*** MATERIAL SUPPLIED ***

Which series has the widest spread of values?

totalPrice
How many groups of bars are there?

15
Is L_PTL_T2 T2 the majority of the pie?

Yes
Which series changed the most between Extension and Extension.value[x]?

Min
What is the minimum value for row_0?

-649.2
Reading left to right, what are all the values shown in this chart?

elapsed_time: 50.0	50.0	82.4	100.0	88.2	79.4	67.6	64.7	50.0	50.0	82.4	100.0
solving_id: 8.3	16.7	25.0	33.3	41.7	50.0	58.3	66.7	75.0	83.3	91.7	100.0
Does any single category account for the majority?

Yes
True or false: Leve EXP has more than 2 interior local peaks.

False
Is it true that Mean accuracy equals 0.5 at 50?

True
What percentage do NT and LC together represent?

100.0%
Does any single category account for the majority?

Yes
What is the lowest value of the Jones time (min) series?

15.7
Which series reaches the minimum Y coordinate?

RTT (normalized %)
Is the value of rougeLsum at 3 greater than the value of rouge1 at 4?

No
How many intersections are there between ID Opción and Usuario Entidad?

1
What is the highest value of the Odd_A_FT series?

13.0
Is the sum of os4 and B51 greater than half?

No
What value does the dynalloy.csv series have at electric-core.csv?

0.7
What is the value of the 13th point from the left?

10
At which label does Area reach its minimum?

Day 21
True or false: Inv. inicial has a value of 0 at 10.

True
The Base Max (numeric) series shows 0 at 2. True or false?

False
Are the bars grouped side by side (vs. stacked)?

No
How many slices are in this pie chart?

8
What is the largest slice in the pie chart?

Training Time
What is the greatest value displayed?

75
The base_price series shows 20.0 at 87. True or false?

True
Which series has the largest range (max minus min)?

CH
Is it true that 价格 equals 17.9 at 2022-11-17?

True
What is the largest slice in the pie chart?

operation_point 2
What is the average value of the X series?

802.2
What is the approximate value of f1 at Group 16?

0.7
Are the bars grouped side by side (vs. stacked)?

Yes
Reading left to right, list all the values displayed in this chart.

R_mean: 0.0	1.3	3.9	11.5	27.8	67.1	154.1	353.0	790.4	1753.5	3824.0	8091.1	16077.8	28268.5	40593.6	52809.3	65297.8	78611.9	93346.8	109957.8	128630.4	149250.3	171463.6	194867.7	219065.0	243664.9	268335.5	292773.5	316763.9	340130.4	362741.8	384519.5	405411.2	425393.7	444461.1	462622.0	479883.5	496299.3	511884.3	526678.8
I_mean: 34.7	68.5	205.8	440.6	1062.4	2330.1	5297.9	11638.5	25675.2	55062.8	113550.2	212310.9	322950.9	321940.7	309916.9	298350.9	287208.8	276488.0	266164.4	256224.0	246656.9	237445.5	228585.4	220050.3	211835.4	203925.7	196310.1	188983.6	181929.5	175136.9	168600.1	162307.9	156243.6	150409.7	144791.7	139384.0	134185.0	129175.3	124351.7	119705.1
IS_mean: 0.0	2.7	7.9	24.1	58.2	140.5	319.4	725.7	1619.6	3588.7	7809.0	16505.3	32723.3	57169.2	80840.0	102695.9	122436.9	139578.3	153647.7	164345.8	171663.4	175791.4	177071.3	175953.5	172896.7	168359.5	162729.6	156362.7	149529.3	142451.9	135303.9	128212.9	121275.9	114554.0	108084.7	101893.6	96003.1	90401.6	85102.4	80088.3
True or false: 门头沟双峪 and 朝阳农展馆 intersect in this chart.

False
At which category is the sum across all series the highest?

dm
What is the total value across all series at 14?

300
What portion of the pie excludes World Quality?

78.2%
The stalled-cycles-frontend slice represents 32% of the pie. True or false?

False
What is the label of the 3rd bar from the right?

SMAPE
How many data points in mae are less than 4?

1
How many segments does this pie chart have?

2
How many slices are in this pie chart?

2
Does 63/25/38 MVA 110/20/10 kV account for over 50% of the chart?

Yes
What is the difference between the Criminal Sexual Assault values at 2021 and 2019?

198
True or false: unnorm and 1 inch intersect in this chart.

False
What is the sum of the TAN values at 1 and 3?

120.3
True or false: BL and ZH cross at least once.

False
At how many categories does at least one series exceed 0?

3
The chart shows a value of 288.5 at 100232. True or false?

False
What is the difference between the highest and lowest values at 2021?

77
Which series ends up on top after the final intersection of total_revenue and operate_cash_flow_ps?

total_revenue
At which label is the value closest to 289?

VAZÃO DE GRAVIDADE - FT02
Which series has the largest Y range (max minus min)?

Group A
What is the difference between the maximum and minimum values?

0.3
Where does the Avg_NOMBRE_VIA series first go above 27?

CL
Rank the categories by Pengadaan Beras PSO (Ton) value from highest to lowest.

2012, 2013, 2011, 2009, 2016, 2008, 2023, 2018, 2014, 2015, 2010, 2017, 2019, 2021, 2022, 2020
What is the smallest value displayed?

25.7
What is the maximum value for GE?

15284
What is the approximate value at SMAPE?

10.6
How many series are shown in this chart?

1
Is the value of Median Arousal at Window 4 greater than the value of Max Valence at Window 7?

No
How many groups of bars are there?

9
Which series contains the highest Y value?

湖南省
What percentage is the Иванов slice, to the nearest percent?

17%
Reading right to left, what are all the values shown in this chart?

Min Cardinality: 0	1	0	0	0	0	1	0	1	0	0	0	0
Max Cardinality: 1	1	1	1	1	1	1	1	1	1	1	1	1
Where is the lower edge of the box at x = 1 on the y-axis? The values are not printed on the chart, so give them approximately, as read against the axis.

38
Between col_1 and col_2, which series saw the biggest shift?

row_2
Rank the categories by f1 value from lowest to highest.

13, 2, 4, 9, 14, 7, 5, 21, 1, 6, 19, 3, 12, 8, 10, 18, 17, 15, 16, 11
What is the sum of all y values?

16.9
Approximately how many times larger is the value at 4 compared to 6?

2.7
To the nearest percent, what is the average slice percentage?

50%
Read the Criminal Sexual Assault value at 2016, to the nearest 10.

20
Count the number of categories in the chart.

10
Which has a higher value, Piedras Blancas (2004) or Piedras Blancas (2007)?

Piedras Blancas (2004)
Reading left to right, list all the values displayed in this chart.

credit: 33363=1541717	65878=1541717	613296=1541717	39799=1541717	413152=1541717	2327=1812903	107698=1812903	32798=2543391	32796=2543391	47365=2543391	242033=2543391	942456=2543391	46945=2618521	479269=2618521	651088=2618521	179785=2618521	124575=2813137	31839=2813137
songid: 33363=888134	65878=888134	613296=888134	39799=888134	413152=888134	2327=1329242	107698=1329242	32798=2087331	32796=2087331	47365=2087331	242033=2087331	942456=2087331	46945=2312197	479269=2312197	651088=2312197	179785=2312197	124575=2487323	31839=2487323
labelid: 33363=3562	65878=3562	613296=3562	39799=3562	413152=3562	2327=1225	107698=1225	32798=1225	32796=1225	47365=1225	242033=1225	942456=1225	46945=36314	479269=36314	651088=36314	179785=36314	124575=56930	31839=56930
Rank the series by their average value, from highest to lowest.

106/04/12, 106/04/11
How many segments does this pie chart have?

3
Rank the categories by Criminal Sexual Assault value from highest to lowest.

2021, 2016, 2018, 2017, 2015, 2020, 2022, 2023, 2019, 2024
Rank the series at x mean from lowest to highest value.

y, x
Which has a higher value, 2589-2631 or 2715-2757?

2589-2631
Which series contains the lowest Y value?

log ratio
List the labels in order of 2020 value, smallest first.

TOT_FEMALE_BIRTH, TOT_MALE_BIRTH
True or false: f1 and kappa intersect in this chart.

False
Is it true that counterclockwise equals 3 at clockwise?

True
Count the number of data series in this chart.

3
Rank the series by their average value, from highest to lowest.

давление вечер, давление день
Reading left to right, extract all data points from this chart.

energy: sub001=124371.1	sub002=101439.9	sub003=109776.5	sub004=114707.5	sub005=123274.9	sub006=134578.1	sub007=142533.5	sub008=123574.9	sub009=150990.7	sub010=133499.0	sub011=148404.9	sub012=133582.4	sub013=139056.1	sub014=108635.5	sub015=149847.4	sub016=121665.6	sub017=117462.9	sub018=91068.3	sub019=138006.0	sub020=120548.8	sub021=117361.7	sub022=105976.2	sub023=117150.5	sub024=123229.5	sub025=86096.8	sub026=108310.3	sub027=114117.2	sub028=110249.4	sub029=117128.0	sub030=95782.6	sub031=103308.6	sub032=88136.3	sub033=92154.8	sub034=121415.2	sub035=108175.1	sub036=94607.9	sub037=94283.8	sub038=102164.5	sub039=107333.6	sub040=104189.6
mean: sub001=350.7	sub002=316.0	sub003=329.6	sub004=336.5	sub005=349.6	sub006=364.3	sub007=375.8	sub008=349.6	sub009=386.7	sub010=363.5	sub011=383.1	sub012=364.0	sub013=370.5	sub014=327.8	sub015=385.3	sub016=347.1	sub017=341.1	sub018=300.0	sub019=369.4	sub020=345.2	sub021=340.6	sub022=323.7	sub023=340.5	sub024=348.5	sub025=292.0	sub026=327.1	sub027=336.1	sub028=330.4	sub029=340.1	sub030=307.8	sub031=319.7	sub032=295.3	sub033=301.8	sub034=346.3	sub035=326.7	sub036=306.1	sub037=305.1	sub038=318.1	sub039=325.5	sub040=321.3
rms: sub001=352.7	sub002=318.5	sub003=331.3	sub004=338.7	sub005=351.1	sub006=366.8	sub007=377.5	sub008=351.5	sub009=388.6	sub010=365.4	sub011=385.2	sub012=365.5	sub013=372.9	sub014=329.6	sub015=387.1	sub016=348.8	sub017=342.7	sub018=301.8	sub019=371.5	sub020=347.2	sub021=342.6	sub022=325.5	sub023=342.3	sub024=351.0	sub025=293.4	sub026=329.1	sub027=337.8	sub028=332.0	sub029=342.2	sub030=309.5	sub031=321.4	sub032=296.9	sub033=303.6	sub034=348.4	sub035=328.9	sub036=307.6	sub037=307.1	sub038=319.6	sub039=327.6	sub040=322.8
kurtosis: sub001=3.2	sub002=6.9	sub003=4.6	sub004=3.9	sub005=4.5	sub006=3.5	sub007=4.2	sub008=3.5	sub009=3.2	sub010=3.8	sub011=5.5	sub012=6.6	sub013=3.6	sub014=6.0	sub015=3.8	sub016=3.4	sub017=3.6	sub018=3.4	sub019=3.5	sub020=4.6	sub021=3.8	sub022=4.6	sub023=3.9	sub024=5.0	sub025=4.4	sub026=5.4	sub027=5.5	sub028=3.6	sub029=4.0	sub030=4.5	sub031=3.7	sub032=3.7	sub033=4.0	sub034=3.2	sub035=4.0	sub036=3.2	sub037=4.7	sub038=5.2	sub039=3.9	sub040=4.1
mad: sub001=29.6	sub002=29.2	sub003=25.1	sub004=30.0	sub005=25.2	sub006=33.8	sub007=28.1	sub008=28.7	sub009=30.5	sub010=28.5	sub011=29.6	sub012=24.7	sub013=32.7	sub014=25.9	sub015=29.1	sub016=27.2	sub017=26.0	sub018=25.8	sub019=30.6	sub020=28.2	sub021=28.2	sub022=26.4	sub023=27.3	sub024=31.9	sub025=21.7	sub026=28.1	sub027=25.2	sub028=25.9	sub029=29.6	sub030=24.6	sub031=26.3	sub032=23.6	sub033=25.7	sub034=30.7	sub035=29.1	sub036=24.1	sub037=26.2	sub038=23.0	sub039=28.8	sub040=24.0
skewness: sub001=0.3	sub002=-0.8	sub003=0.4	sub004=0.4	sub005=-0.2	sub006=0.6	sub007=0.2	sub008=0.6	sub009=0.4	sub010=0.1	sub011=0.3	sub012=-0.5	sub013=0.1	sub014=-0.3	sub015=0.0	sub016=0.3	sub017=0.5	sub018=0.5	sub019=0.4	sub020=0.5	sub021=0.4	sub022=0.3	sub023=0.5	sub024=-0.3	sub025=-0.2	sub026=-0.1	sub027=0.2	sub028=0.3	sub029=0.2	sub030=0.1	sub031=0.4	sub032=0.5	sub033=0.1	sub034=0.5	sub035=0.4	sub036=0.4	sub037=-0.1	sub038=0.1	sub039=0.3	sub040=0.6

*** End of MATERIAL SUPPLIED ***

EXERCISE:
Write out the data from the line with "operation_point 2" up to and including the line with "Does 63/25/38 MVA", substituting "donut chart" for "pie chart" and changing nothing else.

EXERCISE RESULT:
operation_point 2
What is the average value of the X series?

802.2
What is the approximate value of f1 at Group 16?

0.7
Are the bars grouped side by side (vs. stacked)?

Yes
Reading left to right, list all the values displayed in this chart.

R_mean: 0.0	1.3	3.9	11.5	27.8	67.1	154.1	353.0	790.4	1753.5	3824.0	8091.1	16077.8	28268.5	40593.6	52809.3	65297.8	78611.9	93346.8	109957.8	128630.4	149250.3	171463.6	194867.7	219065.0	243664.9	268335.5	292773.5	316763.9	340130.4	362741.8	384519.5	405411.2	425393.7	444461.1	462622.0	479883.5	496299.3	511884.3	526678.8
I_mean: 34.7	68.5	205.8	440.6	1062.4	2330.1	5297.9	11638.5	25675.2	55062.8	113550.2	212310.9	322950.9	321940.7	309916.9	298350.9	287208.8	276488.0	266164.4	256224.0	246656.9	237445.5	228585.4	220050.3	211835.4	203925.7	196310.1	188983.6	181929.5	175136.9	168600.1	162307.9	156243.6	150409.7	144791.7	139384.0	134185.0	129175.3	124351.7	119705.1
IS_mean: 0.0	2.7	7.9	24.1	58.2	140.5	319.4	725.7	1619.6	3588.7	7809.0	16505.3	32723.3	57169.2	80840.0	102695.9	122436.9	139578.3	153647.7	164345.8	171663.4	175791.4	177071.3	175953.5	172896.7	168359.5	162729.6	156362.7	149529.3	142451.9	135303.9	128212.9	121275.9	114554.0	108084.7	101893.6	96003.1	90401.6	85102.4	80088.3
True or false: 门头沟双峪 and 朝阳农展馆 intersect in this chart.

False
At which category is the sum across all series the highest?

dm
What is the total value across all series at 14?

300
What portion of the pie excludes World Quality?

78.2%
The stalled-cycles-frontend slice represents 32% of the pie. True or false?

False
What is the label of the 3rd bar from the right?

SMAPE
How many data points in mae are less than 4?

1
How many segments does this donut chart have?

2
How many slices are in this donut chart?

2
Does 63/25/38 MVA 110/20/10 kV account for over 50% of the chart?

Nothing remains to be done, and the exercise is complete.